> [EXERCISE AIM]
Take the material below and restate it word for word, stopping after the line in which "wsadmin> set jvm" occurs.

LISTED RECORDS section start

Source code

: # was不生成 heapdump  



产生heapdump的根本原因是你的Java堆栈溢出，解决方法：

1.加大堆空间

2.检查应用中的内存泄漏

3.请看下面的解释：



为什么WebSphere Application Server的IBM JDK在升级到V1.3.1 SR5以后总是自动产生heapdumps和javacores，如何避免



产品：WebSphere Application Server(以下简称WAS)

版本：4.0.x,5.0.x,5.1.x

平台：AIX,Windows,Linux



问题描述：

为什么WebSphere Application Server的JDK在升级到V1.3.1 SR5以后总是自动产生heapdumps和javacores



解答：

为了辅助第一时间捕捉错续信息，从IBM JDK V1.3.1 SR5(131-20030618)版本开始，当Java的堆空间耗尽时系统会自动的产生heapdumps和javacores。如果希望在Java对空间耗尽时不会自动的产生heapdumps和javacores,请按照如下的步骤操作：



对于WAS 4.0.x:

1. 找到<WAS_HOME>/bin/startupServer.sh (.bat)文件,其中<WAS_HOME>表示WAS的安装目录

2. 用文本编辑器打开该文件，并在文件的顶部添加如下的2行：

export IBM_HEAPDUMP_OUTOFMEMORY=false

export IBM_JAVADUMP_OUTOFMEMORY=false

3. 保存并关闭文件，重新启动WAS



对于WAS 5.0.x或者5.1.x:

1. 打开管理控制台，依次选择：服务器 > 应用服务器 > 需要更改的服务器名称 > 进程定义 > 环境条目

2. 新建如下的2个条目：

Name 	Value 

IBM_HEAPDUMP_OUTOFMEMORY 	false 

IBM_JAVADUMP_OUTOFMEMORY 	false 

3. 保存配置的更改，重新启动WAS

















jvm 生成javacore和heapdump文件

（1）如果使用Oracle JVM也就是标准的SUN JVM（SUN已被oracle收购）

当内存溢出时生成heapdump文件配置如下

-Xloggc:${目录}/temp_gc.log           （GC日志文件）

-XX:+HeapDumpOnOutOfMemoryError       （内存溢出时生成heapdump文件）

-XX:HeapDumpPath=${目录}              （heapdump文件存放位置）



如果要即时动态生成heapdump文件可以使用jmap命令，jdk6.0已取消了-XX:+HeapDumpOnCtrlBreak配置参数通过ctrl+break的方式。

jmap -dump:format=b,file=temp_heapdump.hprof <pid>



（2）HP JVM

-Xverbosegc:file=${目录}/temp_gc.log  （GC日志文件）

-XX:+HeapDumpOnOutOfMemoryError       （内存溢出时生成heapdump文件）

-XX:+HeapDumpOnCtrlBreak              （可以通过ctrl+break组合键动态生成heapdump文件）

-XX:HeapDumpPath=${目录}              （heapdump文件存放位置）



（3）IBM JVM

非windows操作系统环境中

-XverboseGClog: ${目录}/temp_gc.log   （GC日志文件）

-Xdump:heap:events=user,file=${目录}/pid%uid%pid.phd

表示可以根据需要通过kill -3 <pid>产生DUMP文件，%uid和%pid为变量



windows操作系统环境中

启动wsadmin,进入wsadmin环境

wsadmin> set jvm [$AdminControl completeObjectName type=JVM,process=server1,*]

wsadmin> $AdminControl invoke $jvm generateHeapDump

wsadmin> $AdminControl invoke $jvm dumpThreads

LISTED RECORDS section end

> [SOLUTION TO THE PROBLEM]
Source code

: # was不生成 heapdump  



产生heapdump的根本原因是你的Java堆栈溢出，解决方法：

1.加大堆空间

2.检查应用中的内存泄漏

3.请看下面的解释：



为什么WebSphere Application Server的IBM JDK在升级到V1.3.1 SR5以后总是自动产生heapdumps和javacores，如何避免



产品：WebSphere Application Server(以下简称WAS)

版本：4.0.x,5.0.x,5.1.x

平台：AIX,Windows,Linux



问题描述：

为什么WebSphere Application Server的JDK在升级到V1.3.1 SR5以后总是自动产生heapdumps和javacores



解答：

为了辅助第一时间捕捉错续信息，从IBM JDK V1.3.1 SR5(131-20030618)版本开始，当Java的堆空间耗尽时系统会自动的产生heapdumps和javacores。如果希望在Java对空间耗尽时不会自动的产生heapdumps和javacores,请按照如下的步骤操作：



对于WAS 4.0.x:

1. 找到<WAS_HOME>/bin/startupServer.sh (.bat)文件,其中<WAS_HOME>表示WAS的安装目录

2. 用文本编辑器打开该文件，并在文件的顶部添加如下的2行：

export IBM_HEAPDUMP_OUTOFMEMORY=false

export IBM_JAVADUMP_OUTOFMEMORY=false

3. 保存并关闭文件，重新启动WAS



对于WAS 5.0.x或者5.1.x:

1. 打开管理控制台，依次选择：服务器 > 应用服务器 > 需要更改的服务器名称 > 进程定义 > 环境条目

2. 新建如下的2个条目：

Name 	Value 

IBM_HEAPDUMP_OUTOFMEMORY 	false 

IBM_JAVADUMP_OUTOFMEMORY 	false 

3. 保存配置的更改，重新启动WAS

















jvm 生成javacore和heapdump文件

（1）如果使用Oracle JVM也就是标准的SUN JVM（SUN已被oracle收购）

当内存溢出时生成heapdump文件配置如下

-Xloggc:${目录}/temp_gc.log           （GC日志文件）

-XX:+HeapDumpOnOutOfMemoryError       （内存溢出时生成heapdump文件）

-XX:HeapDumpPath=${目录}              （heapdump文件存放位置）



如果要即时动态生成heapdump文件可以使用jmap命令，jdk6.0已取消了-XX:+HeapDumpOnCtrlBreak配置参数通过ctrl+break的方式。

jmap -dump:format=b,file=temp_heapdump.hprof <pid>



（2）HP JVM

-Xverbosegc:file=${目录}/temp_gc.log  （GC日志文件）

-XX:+HeapDumpOnOutOfMemoryError       （内存溢出时生成heapdump文件）

-XX:+HeapDumpOnCtrlBreak              （可以通过ctrl+break组合键动态生成heapdump文件）

-XX:HeapDumpPath=${目录}              （heapdump文件存放位置）



（3）IBM JVM

非windows操作系统环境中

-XverboseGClog: ${目录}/temp_gc.log   （GC日志文件）

-Xdump:heap:events=user,file=${目录}/pid%uid%pid.phd

表示可以根据需要通过kill -3 <pid>产生DUMP文件，%uid和%pid为变量



windows操作系统环境中

启动wsadmin,进入wsadmin环境

wsadmin> set jvm [$AdminControl completeObjectName type=JVM,process=server1,*]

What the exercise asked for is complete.